Ende Mai 2015 hat die Republik Irland in einem Referendum mit einer Mehrheit von 62 Prozent eine Verfassungsänderung angenommen, die gleichgeschlechtlichen Paaren die Ehe gestattet. Unter dem Hashtag „EheFuerAlle“ machten sich Twitternutzer für die Öffnung der Ehe stark – bislang lehnt das die Regierung ab. Kanzlerin Angela Merkel plagt in dieser Frage schon seit 2013 ein ominöses Bauchgefühl, welches wohl eher Koalitionspartner SPD verspüren muss, machten sich die Sozialdemokraten doch in der Vergangenheit meist für eine Öffnung der Ehe stark.

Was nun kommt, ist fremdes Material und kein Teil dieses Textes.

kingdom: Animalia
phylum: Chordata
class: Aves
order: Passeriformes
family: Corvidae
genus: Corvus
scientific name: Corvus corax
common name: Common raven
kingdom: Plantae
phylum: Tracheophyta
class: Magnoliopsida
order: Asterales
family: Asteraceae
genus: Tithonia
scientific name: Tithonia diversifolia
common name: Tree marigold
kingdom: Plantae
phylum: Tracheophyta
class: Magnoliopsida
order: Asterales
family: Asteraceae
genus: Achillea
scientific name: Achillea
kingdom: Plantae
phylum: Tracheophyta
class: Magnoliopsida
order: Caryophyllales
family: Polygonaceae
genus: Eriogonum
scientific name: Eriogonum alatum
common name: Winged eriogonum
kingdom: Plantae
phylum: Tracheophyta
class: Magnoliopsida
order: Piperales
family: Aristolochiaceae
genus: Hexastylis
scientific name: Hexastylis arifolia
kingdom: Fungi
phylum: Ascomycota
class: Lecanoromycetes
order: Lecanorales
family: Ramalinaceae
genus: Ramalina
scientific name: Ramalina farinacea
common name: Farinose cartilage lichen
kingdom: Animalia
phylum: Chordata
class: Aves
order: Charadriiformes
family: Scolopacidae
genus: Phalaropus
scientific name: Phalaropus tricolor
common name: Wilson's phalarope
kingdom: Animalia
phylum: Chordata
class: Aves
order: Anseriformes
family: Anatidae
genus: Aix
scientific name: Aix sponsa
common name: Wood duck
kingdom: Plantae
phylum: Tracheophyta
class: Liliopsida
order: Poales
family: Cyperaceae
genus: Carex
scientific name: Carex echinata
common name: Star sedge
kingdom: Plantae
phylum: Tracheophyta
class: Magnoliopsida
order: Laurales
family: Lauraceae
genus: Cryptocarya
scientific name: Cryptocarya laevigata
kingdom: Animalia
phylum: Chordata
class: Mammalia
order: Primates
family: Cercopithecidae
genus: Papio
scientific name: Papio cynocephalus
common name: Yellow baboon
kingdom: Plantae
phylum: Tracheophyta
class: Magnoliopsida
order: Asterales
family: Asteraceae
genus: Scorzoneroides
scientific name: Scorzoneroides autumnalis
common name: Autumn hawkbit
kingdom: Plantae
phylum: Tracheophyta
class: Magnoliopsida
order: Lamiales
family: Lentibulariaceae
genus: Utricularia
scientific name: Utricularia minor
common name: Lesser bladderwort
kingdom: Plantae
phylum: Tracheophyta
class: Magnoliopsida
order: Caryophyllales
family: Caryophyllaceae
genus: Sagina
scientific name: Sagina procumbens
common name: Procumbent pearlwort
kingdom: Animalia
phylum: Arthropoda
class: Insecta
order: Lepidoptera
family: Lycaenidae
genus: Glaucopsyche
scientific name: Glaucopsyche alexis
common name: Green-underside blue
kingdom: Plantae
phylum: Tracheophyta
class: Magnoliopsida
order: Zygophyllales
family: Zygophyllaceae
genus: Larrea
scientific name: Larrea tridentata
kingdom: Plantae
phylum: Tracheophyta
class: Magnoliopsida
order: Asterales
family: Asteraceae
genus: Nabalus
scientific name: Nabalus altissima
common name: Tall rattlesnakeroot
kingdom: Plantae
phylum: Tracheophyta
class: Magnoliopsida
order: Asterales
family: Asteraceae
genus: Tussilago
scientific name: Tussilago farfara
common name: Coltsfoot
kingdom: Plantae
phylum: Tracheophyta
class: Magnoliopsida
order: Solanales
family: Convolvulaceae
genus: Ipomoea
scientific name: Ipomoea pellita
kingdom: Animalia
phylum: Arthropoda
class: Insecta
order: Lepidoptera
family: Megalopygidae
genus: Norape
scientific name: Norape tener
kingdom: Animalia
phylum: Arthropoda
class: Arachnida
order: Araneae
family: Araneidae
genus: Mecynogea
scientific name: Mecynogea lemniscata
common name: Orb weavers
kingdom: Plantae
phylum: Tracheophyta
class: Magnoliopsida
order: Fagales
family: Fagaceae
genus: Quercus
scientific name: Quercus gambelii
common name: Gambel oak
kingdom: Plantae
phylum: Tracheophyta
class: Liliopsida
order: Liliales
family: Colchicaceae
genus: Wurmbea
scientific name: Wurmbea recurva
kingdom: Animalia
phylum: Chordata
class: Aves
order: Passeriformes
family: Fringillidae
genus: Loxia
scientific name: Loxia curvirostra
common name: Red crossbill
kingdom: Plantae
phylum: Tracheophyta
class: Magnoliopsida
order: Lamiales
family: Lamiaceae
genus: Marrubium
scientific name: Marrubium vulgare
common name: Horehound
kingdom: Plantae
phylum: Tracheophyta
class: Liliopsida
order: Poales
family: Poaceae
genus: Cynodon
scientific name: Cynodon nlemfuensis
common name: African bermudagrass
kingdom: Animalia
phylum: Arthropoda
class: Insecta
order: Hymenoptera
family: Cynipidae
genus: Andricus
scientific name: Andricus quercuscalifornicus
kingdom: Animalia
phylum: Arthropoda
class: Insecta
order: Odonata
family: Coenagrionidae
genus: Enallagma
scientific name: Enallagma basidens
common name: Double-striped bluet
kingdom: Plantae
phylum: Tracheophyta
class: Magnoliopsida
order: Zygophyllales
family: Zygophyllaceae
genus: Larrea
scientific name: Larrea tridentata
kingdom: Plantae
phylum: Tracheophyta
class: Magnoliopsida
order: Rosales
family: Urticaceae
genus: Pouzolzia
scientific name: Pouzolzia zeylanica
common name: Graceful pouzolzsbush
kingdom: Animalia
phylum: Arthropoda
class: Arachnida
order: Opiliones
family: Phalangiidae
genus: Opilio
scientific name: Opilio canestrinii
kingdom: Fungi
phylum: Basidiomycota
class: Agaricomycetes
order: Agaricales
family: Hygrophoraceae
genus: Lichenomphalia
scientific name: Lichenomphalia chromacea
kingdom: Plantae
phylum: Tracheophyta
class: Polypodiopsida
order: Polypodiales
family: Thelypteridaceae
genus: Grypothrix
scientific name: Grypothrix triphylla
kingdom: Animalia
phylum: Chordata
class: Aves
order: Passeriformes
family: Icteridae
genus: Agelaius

Ihre französischen Kollegen, unter Präsident François Hollande in der Regierungsverantwortung, haben den Schritt als eines der ersten Großprojekte nach der Wahl 2012 vollzogen – unter heftigen Diskussionen und Gegendemonstrationen.

Dabei blieben die banalen Erkenntnisse oder Schlussfolgerungen aller drei Ereignisse für Deutschland oft ignoriert:

Die potenzielle Gefährdung, die von Atomkraftwerken und Castortransporten für Deutschland ausgeht, war vor Fukushima genauso groß wie nach Fukushima.

Die Freiheit der Satire in Deutschland war vor den Anschlägen auf die Redaktion von Charlie Hebdo so wichtig wie nach den Anschlägen.

Und zuletzt ändert auch ein Votum in Irland nicht die Gründe dafür, warum die Ehe in Deutschland nicht nur heterosexuellen Paaren erlaubt sein sollte.